A year ago — pandemic induced video conferencing mania at the center of it — even a bad web cam was hard to come by and often approached the century mark. Now you can get a webcam for eleven bucks. Will it make you look like a million bucks? No, but it’ll get you on that video conference you have to be on without spending a fortune.
2020 was clearly the year of the video conference, but the all-too-familiar grid of faces looks bound to stay with us even when (or if) COVID ever completely departs. With more of us working remotely and general changes to how all of us work and communicate, Zoom and its competitors aren’t going anywhere. If your laptop camera has problems, or you’re like me and spending more time in the home office on a desktop computer, that has meant going web cam shopping.
For awhile last year, even bad web cams could run past $100, but now cameras like this Mosonth camera have gone the other extreme on pricing. When the company reached out to me to give their bargain basement web cam a test drive, I was intrigued to see what you can get with one of the cheapest options available.
At just $11 on Amazon right now (Affiliate Link), this isn’t just an “affordable” web cam, we can officially call it “cheap.” Cheap, but surprisingly thoughtfully designed. The Mosonth web cam comes with two mounting options, an included mini-tripod or a built-in clip for your monitor or laptop screen. It is small enough to easily fit in a briefcase or purse if you need to travel with it.
Aesthetically, the webcam looks more like a tiny square TV of yesteryear than a typical web cam. I like that. Given that most web cams are a bit gaudy and gamer-oriented in appearance, this one is different and even “cute” in a Wall-E sort of way.
The built in ring light is quite bright for illumination in darker rooms and yet doesn’t give me the “ring light eye” look that can make people look almost alien. Its image quality beats (by a significant margin) the similarly low-end Logitech HD Webcam C270 I recently set up for friends. It has a pretty wide angle lens compared to my MacBook Pro, which is fine, if not ideal for my purposes. For individual video conferencing, I prefer a slightly closer focal length, but it isn’t bad and may suit your purposes quite well. It is good for getting multiple people on camera at the same time without having to try to squish in the frame, for example.

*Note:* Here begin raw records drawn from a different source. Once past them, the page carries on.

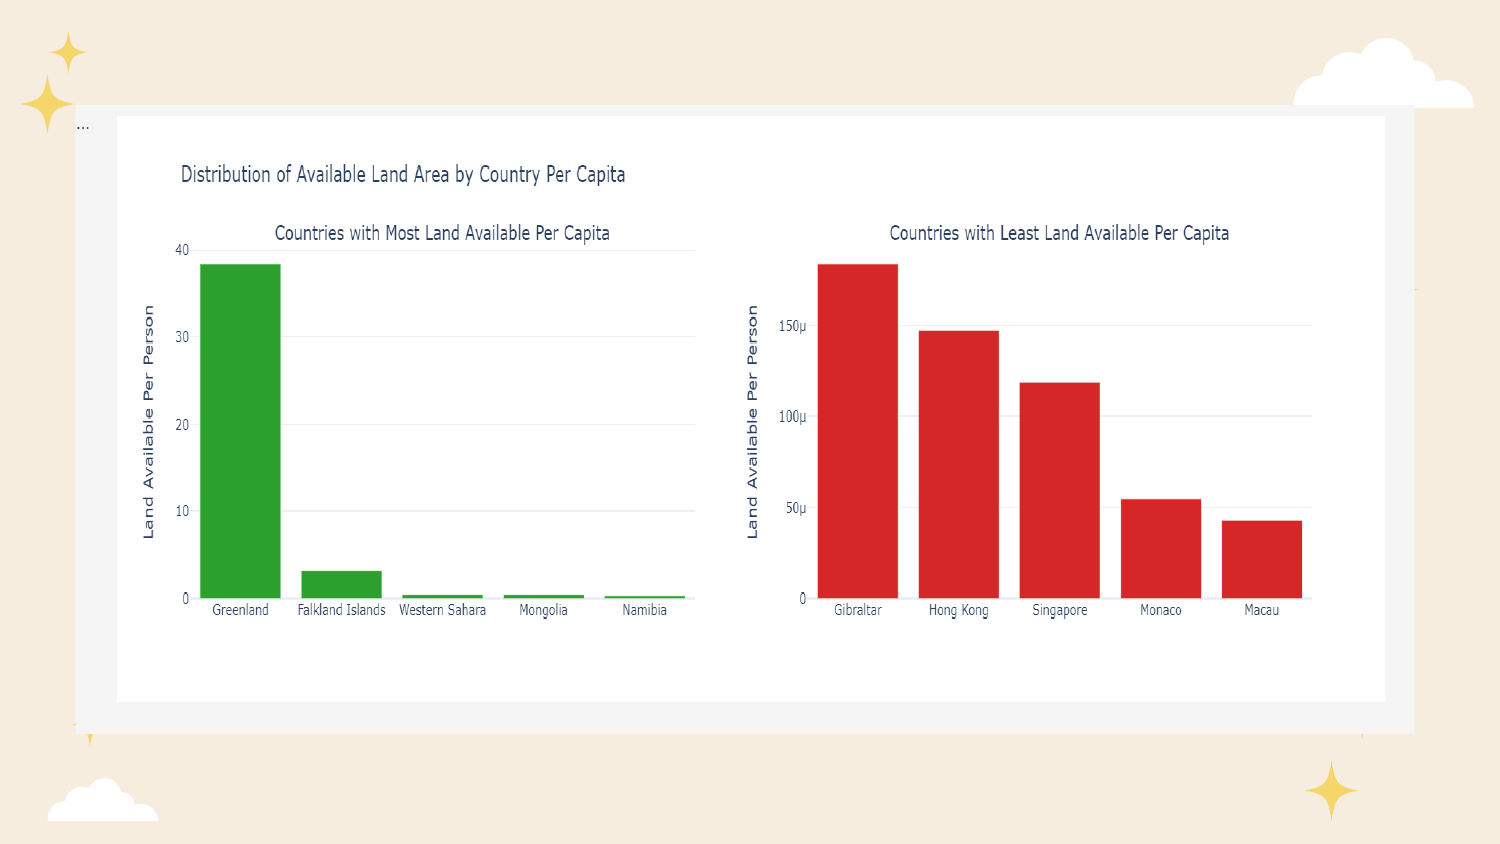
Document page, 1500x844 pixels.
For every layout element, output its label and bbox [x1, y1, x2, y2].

picture [75, 104, 1415, 734]
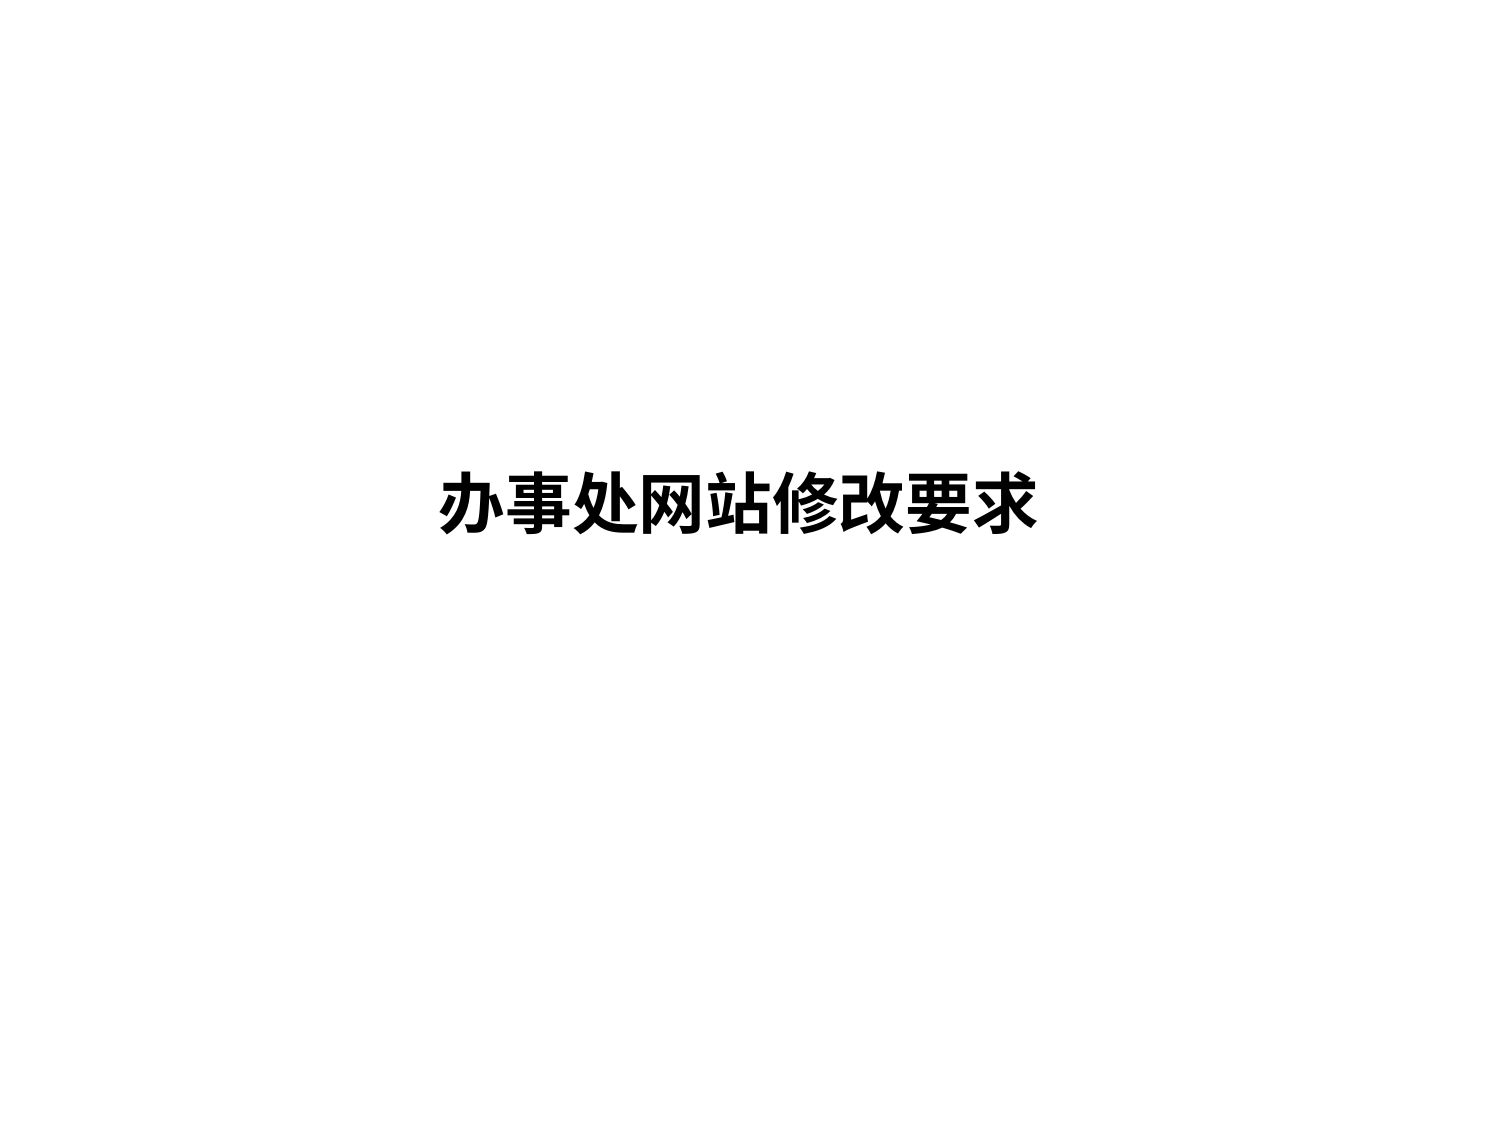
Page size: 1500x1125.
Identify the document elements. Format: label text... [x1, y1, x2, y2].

text_box 办事处网站修改要求 [423, 454, 1055, 550]
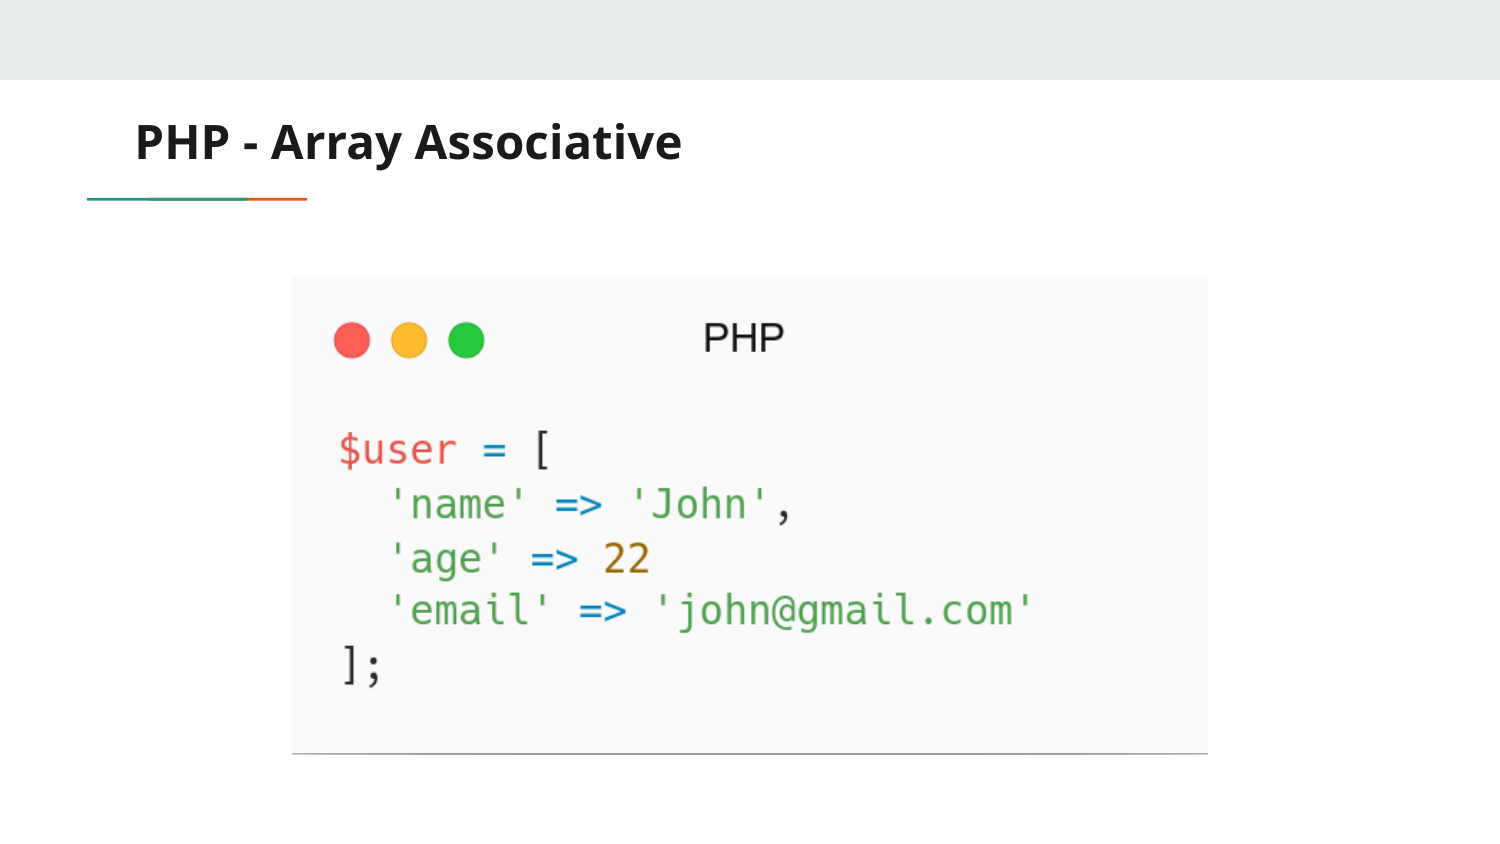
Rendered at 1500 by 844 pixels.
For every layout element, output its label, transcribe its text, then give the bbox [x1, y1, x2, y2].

title PHP - Array Associative [119, 97, 1381, 185]
picture [292, 276, 1208, 755]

Is it as good as the iPhone’s FaceTime Camera? No, but it is “good enough” in most settings and avoids the messiness of my attempts to use the iPhone as the web cam for my computer. The most convenient web cam is the one that’s ready to go when you’re almost late to a meeting, not the one you need to fiddle with before signing on. Compared to my 2015 MacBook Pro’s built-in camera, I’d call it comparable. It may be a bit better on some details and maybe a bit worse on color accuracy. I wouldn’t rush out to buy it as an upgrade to an old Mac’s web cam, but it works great on my Mac mini which (obviously) lacks any camera at all.
This is a $11 web cam, so everything isn’t perfect. When I tested it on Microsoft Teams meetings, several of my compatriots found me a tad harder to understand on this camera’s built in microphone than my MacBook Pro’s mic or a good external mic. However it works, and if you are like me and often use a Bluetooth headset when video conferencing (hello, AirPods), this is a non issue I almost forget about until said AirPods go dead.
A slightly bigger issue is that the camera’s white balance. To put it nicely, it can be a bit erratic. While people commented on how good the video quality was when it was daytime and my face was lit by a combination of the camera’s light and actual sunlight, the reactions were decidedly less upbeat at night. When I use the camera at night, it gives a sepia toned appearance as if I had an Instagram-style filter turned on.
The culprit seems to be two-fold. I like “warm white” light bulbs in my lamps and the camera’s ring light is a “cool” or “daylight” (5200k color temperature) style light. The camera does not seem to be able to compensate very well when the ambient light in the room is a different color temperature than its own built-in light and it made the video look somewhat sepia toned. The fact that the wall behind me is white and thus takes on the warmth of my lamps seems to only confound the little guy worse.
If your room has something other than a white wall behind you, you’ll likely fair much better. So too, if you like daylight-type lightbulbs in your lamps. I tested it in the same room I have configured for live streaming and thus use adjustable color temperature Philips Hue White Ambiance lightbulbs in my light fixtures. A quick change to cool white lighting — something I have preconfigured as an Alexa routine — makes a dramatic difference to the Mosonth’s performance.
So, it is a webcam, it’s cheap and in most situations, it works reasonably well. In others, it is slightly finicky, but still quite workable. As long as you keep in mind its limitations, it’s hard to beat an $11 web cam that works (Mosonth, $11 on Amazon).
Timothy R. Butler is Editor-in-Chief of Open for Business. He also serves as a pastor at Little Hills Church and FaithTree Christian Fellowship.